Supply chain leaders can effect change

Therein lies the opportunity. The supply chain already represents an area of focus, as disruptions during the COVID-19 pandemic have forced companies to reevaluate every aspect of their operations. Making supply chains more robust has been an especially high-profile aspect of these overhauls as product shortages and inflation rattle Americans more than they have in decades.

Packaging is the next smart step in the reinvention of our supply chains. And the good news for companies is that switching from plastic to paper can strengthen their supply chains while improving their environmental record.

Paper is one of the most sustainable packaging materials. Made from renewable resources, it is biodegradable and easily recycled. It’s also good for the bottom line, as it outperforms many in-the-box product protection alternatives on a total cost of ownership basis. The economic advantages of paper versus alternatives increases when one’s considers indirect costs such as handling and storage, employee safety, machine downtime, and facility cleanup.

Paper, of course, is not a new technology, but the increased urgency of finding a plastic replacement has thrown a spotlight on its previously overlooked benefits as a packaging material. For example, in the massive, $7.5 trillion global market for perishable food, paper consistently matches or outperforms plastic at ensuring food and beverages arrive intact, at the right temperature, and safe for consumption. Paper’s proven use cases include as an insulator for applications from coffee sleeves to the high voltage power cables on submarines.

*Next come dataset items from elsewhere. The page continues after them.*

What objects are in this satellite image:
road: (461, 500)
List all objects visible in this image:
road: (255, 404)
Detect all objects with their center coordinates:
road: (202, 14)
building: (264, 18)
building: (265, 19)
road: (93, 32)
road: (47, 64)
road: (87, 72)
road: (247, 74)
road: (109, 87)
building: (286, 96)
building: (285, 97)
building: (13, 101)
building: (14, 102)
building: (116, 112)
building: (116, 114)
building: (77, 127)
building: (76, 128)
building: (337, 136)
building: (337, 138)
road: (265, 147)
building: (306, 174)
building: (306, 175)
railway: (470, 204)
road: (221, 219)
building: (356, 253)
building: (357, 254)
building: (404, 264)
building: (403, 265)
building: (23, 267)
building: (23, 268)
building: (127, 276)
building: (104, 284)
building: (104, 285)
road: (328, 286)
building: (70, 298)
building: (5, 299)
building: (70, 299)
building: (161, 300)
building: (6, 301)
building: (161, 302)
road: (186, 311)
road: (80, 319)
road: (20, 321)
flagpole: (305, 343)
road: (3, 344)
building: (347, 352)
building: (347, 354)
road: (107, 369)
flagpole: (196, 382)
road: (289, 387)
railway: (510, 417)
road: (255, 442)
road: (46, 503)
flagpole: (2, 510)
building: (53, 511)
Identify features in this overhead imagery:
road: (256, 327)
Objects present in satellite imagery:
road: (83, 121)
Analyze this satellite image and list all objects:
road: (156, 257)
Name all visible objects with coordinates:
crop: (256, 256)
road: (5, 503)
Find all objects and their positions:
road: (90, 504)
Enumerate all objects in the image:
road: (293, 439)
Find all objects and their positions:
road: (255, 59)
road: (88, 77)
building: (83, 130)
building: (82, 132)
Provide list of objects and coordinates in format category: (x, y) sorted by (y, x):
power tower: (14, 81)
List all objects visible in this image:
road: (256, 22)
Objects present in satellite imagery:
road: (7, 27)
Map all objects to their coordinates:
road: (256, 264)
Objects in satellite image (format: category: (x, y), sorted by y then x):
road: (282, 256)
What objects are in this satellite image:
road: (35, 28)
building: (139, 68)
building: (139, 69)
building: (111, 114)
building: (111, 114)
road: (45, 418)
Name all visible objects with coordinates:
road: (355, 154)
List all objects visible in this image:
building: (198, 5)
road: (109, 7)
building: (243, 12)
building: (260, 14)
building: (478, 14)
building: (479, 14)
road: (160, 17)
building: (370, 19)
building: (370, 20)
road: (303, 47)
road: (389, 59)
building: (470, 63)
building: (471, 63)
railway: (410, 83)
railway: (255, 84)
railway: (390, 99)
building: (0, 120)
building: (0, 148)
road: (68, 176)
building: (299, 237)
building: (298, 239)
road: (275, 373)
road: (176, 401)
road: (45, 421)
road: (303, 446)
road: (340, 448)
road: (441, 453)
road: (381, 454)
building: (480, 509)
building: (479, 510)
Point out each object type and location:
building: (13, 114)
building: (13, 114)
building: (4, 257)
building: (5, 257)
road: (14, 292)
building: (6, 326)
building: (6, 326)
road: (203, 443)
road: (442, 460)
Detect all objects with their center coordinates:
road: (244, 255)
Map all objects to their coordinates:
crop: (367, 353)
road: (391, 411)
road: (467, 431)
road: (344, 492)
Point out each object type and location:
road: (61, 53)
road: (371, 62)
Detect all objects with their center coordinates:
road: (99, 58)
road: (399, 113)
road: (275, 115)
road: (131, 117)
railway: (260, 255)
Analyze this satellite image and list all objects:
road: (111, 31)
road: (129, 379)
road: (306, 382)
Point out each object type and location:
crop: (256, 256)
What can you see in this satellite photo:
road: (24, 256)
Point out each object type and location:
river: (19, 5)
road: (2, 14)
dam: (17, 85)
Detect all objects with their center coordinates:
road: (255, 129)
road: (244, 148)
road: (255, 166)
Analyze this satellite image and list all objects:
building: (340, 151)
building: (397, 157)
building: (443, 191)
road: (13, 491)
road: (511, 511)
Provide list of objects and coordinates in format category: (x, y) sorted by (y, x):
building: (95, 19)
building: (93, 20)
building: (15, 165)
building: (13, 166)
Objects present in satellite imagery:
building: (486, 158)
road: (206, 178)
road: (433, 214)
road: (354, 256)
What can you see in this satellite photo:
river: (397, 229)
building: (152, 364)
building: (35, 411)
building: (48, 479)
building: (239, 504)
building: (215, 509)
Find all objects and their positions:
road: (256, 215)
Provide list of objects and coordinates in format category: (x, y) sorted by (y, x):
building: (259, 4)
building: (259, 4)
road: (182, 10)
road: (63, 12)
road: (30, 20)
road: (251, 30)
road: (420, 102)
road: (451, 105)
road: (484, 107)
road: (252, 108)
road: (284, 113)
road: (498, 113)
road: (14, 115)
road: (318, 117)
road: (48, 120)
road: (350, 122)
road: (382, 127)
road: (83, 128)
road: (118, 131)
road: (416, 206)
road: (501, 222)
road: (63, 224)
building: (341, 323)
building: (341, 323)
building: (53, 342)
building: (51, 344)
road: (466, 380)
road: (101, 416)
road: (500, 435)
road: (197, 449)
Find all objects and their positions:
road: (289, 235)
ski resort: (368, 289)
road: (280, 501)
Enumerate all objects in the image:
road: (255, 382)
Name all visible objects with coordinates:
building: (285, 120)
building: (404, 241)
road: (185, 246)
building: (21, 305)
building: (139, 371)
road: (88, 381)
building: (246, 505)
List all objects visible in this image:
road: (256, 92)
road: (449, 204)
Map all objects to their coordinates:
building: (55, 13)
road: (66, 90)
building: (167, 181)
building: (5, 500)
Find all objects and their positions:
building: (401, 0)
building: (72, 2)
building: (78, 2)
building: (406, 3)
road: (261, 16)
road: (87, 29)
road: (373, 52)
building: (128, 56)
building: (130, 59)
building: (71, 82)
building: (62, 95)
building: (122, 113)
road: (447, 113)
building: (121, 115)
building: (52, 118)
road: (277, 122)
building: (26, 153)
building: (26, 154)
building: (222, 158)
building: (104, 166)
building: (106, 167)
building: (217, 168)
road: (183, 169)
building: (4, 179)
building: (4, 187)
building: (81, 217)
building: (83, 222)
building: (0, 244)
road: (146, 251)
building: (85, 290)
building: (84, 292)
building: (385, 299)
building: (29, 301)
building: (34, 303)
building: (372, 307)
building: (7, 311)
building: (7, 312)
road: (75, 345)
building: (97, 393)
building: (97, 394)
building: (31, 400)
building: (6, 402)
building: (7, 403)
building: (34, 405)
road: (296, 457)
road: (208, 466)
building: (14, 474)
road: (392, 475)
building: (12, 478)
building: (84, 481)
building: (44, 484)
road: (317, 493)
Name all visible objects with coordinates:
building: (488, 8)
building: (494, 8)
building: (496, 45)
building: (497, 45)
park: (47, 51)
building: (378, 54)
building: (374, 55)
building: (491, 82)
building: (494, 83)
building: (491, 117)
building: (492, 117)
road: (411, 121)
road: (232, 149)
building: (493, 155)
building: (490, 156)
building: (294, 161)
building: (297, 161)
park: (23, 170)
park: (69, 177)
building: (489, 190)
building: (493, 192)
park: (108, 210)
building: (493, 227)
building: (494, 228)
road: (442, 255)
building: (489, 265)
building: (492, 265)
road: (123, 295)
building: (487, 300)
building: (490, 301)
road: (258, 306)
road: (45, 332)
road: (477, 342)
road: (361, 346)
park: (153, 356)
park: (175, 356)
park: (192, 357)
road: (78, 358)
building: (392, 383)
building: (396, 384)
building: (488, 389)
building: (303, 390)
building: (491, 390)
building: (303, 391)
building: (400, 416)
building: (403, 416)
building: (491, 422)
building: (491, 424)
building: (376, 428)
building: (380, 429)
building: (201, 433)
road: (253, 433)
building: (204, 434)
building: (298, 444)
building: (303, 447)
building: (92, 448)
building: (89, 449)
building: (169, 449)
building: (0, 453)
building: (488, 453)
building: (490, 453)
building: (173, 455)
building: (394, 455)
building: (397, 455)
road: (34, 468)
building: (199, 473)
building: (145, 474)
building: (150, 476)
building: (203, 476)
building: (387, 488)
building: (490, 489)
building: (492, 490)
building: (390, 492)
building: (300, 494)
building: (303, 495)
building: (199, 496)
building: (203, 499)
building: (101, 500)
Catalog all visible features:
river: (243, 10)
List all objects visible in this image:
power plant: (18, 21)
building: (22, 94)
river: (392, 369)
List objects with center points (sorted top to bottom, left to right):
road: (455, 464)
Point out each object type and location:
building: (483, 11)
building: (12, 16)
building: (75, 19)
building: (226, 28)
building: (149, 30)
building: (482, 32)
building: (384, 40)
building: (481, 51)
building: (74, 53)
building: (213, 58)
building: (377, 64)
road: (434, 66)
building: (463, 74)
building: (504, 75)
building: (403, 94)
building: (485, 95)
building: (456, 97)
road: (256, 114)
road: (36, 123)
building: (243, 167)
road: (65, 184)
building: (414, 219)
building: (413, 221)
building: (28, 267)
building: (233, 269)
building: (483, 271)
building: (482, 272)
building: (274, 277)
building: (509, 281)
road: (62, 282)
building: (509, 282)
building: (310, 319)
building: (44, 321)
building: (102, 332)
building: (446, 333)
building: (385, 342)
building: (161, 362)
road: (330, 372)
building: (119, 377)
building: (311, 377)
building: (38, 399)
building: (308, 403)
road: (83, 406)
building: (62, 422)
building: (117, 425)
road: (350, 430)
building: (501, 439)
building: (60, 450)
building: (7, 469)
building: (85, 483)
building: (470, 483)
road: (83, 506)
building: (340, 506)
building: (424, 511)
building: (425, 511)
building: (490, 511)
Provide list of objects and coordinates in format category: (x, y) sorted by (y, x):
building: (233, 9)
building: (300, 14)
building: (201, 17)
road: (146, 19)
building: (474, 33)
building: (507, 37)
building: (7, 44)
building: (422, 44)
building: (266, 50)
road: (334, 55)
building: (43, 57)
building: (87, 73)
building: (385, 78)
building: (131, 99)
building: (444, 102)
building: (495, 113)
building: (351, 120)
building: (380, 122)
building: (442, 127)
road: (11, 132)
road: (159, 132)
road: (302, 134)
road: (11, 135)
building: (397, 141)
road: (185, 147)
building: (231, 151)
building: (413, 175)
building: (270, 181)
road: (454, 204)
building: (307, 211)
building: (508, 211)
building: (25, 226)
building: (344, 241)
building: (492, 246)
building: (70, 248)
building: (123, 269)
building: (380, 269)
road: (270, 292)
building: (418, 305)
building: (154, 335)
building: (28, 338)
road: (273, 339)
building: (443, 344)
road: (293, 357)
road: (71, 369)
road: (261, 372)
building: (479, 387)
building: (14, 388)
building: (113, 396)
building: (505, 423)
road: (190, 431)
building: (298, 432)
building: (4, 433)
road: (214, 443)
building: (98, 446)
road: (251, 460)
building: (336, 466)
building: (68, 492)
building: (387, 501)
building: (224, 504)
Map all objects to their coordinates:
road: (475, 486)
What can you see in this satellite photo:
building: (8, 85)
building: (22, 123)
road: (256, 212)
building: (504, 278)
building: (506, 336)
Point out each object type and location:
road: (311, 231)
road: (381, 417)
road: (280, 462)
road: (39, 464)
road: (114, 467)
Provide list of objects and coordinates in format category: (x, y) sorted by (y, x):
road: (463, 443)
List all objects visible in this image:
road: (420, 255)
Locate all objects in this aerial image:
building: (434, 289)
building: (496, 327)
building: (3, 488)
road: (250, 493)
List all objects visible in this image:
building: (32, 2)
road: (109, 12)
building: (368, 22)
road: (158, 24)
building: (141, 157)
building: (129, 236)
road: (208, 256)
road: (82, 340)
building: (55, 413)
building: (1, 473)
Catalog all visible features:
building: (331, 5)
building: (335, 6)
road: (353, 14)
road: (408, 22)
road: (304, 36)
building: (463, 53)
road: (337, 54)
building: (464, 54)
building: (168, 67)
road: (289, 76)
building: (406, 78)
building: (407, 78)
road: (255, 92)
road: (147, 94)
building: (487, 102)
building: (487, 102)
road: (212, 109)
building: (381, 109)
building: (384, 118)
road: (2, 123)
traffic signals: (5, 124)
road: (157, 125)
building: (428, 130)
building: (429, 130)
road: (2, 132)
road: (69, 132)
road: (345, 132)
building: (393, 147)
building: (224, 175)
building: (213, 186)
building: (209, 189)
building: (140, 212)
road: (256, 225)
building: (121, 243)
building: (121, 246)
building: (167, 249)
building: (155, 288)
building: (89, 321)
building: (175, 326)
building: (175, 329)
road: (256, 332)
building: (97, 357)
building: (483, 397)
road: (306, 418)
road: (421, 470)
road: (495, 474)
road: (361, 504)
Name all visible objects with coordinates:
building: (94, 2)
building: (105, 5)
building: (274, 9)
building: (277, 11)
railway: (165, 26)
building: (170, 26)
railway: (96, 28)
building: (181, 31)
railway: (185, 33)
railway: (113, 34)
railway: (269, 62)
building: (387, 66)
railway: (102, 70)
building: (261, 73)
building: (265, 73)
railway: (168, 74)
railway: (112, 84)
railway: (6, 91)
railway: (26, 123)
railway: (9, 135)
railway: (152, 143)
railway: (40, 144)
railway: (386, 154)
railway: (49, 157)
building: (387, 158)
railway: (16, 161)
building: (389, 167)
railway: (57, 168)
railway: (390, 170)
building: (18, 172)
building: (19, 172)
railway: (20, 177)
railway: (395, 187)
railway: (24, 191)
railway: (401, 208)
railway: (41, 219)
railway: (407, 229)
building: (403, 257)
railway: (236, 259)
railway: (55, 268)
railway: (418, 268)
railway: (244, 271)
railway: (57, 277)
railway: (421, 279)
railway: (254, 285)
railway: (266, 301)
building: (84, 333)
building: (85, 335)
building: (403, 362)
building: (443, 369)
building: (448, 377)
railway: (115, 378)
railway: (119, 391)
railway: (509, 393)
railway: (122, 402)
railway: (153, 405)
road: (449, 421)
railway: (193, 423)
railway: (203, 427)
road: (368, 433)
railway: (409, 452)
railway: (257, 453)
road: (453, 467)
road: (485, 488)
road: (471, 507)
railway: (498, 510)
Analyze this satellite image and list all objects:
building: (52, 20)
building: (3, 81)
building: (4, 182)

In a series of tests, Ranpak engineers found paper to be competitive with expanded polystyrene (sometimes known by the brand name Styrofoam) and a plastic bubble pouch at keeping products cool. Companies needn’t compromise since it’s possible to develop industrial and consumer-facing cold chain solutions leveraging the power of 100% sustainable, biodegradable paper.

As companies weigh big decisions like switching from bubble wrap to paper, it’s worth considering that they have far-reaching consequences. For example, while both paper and bubble wrap work as protective packaging, bubble wrap’s volume is mostly air so it’s far less efficient and more expensive to transport than tightly wrapped paper, which offers similar protection with a smaller profile. Making the switch not only replaces a dirty packaging material with a clean one, it improves a companies’ emissions profile by consolidating space in transport, another point of pride to share with customers, driving future growth.

This transition from “junk” packaging to more sustainable formats has the potential to appeal to nearly all stakeholders. It’s through virtuous circles like these that sustainable paper packaging can delight your customers, please investors and grow your bottom line, all while doing what’s right for the planet. In the case of single-use packaging, doing good for the environment is also good for the bottom line.